** Record extracts **
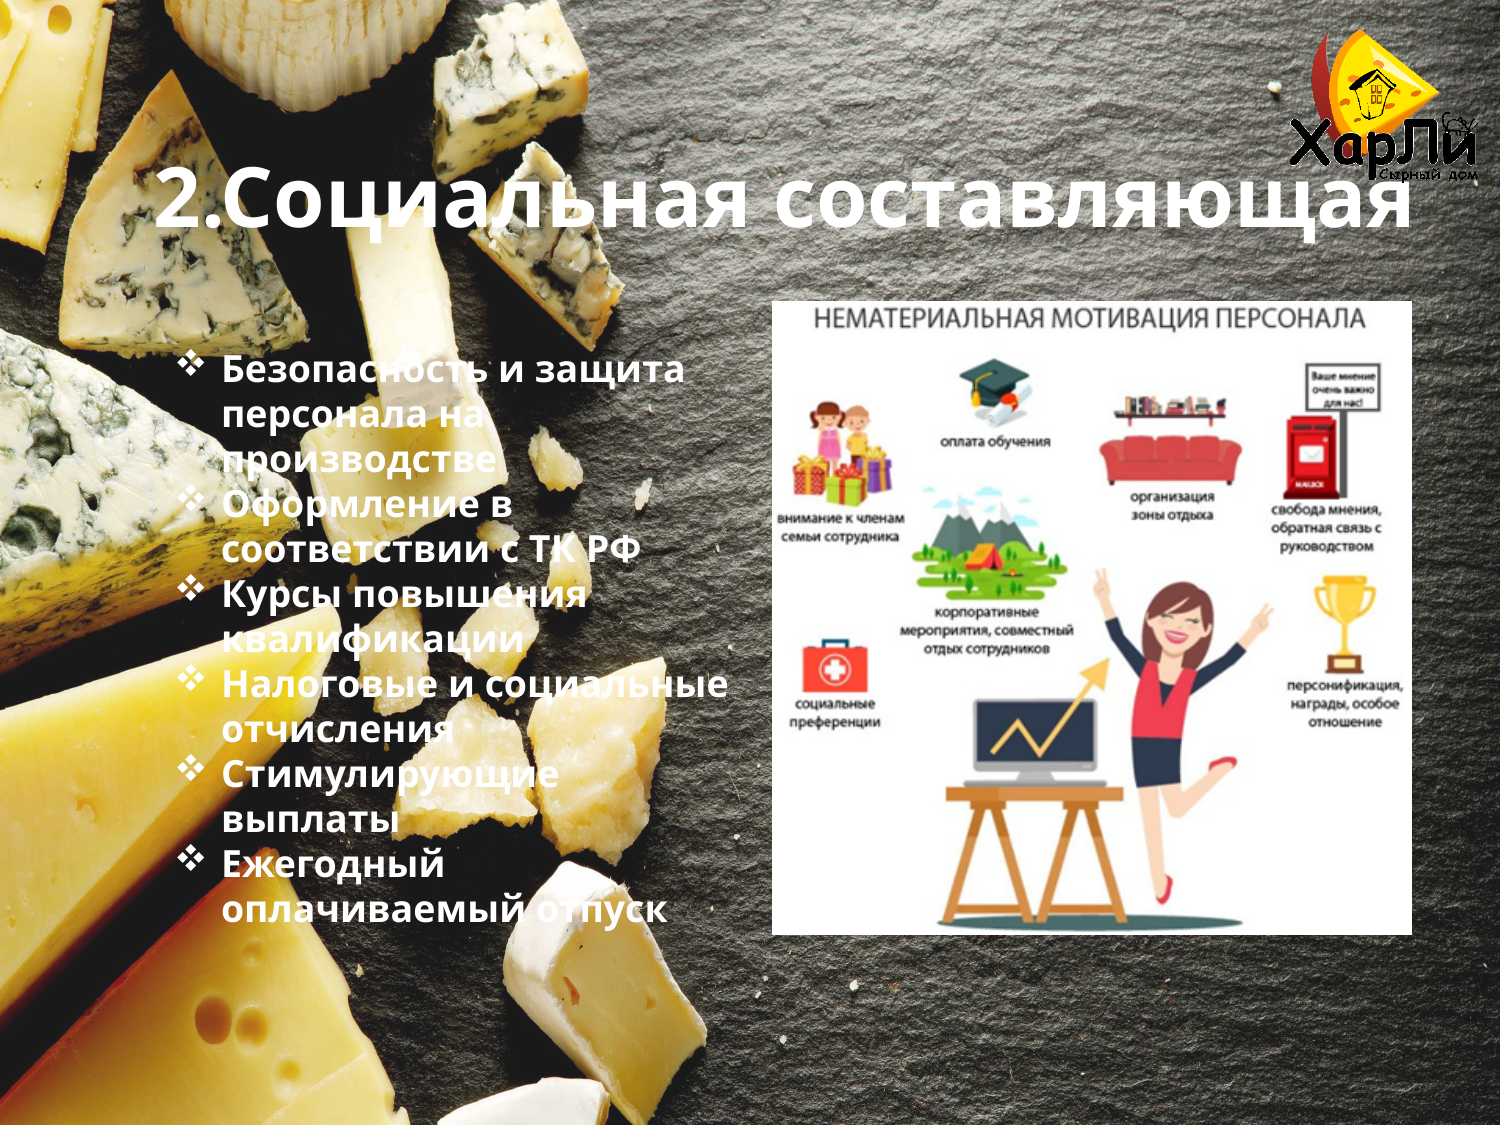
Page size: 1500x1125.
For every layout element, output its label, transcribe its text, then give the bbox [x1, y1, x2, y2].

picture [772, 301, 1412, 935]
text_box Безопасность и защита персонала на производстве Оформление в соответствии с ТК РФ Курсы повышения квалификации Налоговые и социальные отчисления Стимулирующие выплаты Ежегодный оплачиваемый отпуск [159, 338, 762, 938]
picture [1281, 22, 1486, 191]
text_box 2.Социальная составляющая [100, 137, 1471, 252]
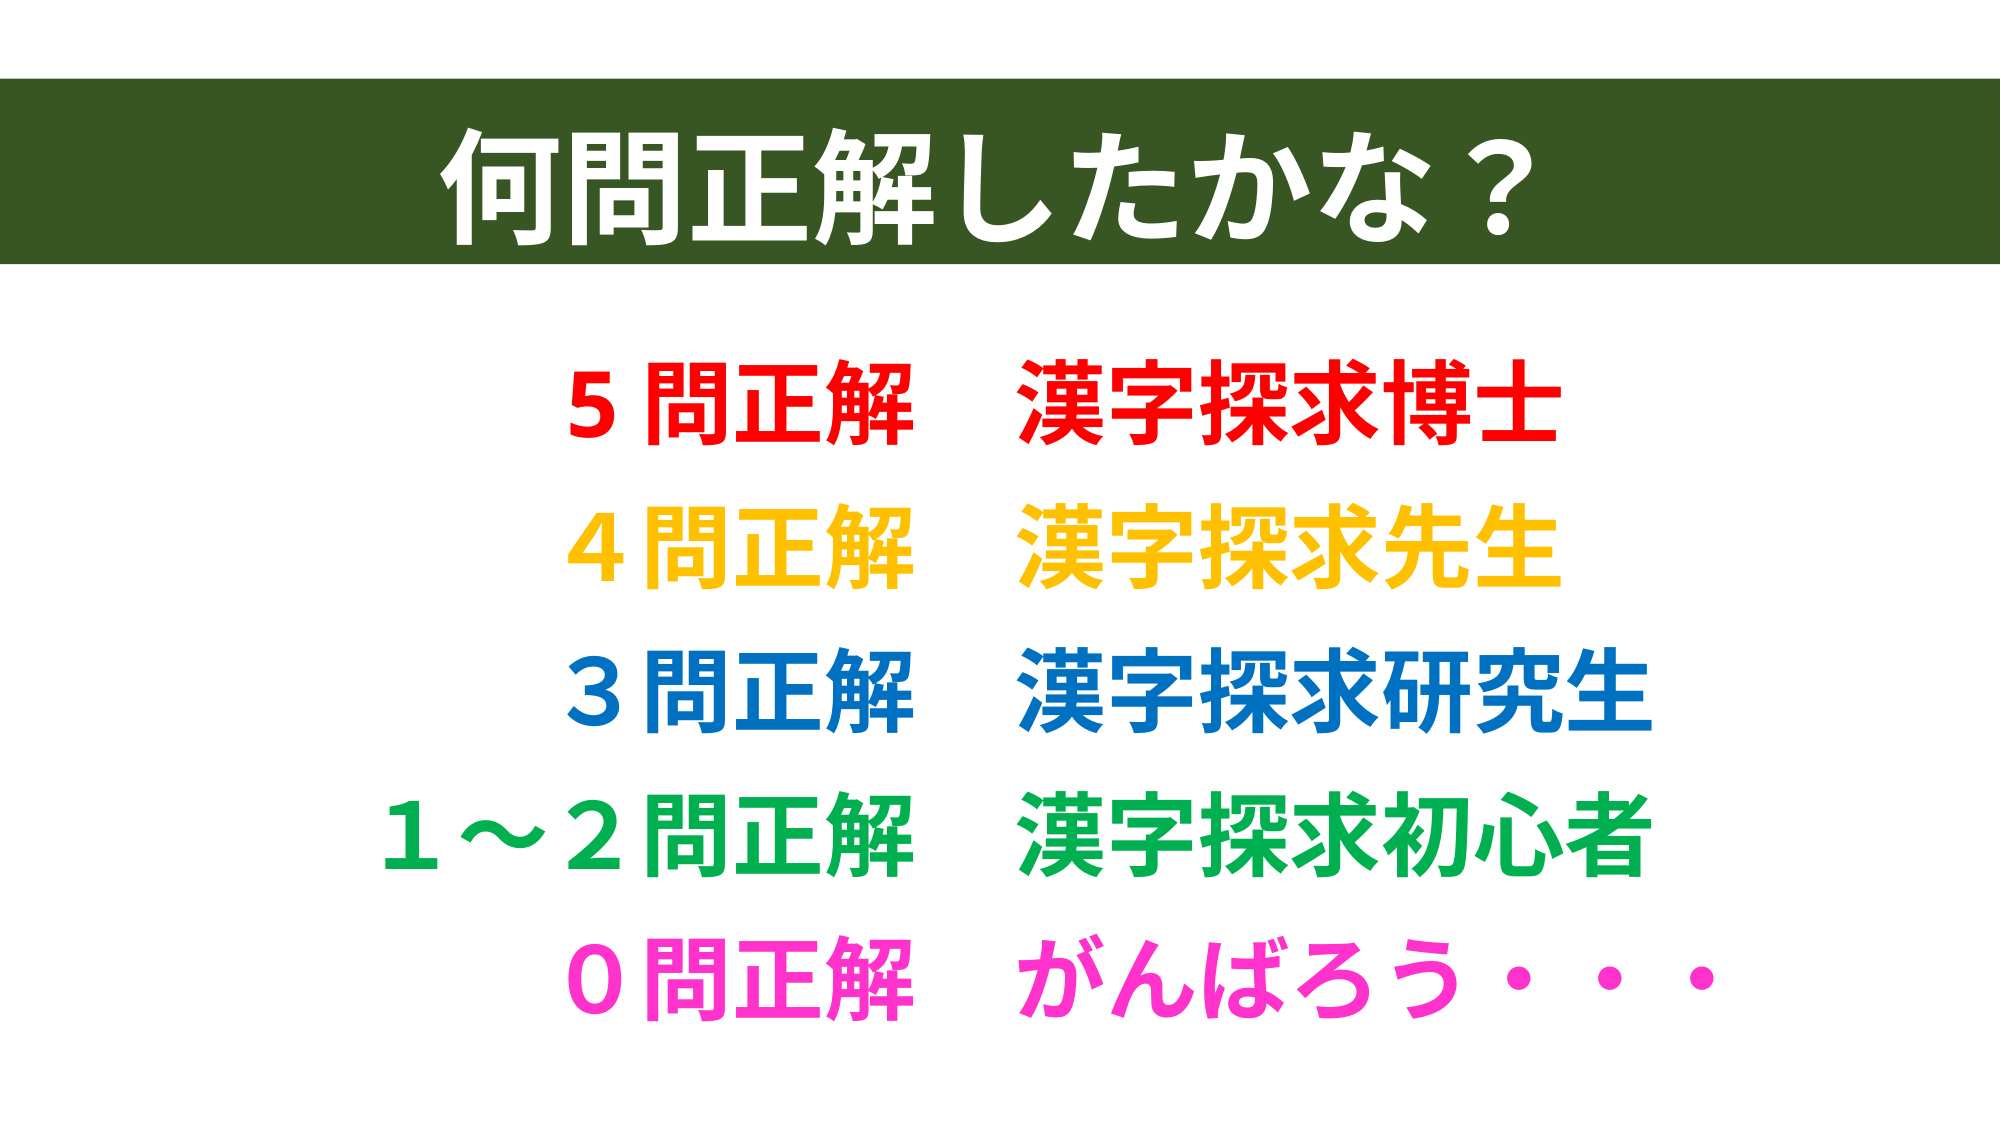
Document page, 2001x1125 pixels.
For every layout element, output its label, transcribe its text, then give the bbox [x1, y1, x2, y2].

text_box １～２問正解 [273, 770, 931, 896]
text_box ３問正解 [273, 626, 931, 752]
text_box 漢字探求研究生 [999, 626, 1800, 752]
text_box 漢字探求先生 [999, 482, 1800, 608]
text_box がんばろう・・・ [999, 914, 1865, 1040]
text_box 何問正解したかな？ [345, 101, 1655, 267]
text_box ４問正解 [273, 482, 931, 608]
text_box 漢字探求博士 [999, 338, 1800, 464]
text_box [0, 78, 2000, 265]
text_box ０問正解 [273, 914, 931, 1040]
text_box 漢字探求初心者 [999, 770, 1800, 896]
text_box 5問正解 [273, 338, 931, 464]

** Work to be completed **
Through to the final line, copy the material above exactly and skip the images.

** Result of this task **
Page size: 1500x1125.
For every layout element, output its label, transcribe its text, then give the bbox [x1, y1, x2, y2].

picture [772, 301, 1412, 935]
text_box Безопасность и защита персонала на производстве Оформление в соответствии с ТК РФ Курсы повышения квалификации Налоговые и социальные отчисления Стимулирующие выплаты Ежегодный оплачиваемый отпуск [159, 338, 762, 938]
picture [1281, 22, 1486, 191]
text_box 2.Социальная составляющая [100, 137, 1471, 252]
Document page, 2001x1125 pixels.
For every layout element, output its label, transcribe its text, then give the bbox [x1, y1, x2, y2].

text_box １～２問正解 [273, 770, 931, 896]
text_box ３問正解 [273, 626, 931, 752]
text_box 漢字探求研究生 [999, 626, 1800, 752]
text_box 漢字探求先生 [999, 482, 1800, 608]
text_box がんばろう・・・ [999, 914, 1865, 1040]
text_box 何問正解したかな？ [345, 101, 1655, 267]
text_box ４問正解 [273, 482, 931, 608]
text_box 漢字探求博士 [999, 338, 1800, 464]
text_box [0, 78, 2000, 265]
text_box ０問正解 [273, 914, 931, 1040]
text_box 漢字探求初心者 [999, 770, 1800, 896]
text_box 5問正解 [273, 338, 931, 464]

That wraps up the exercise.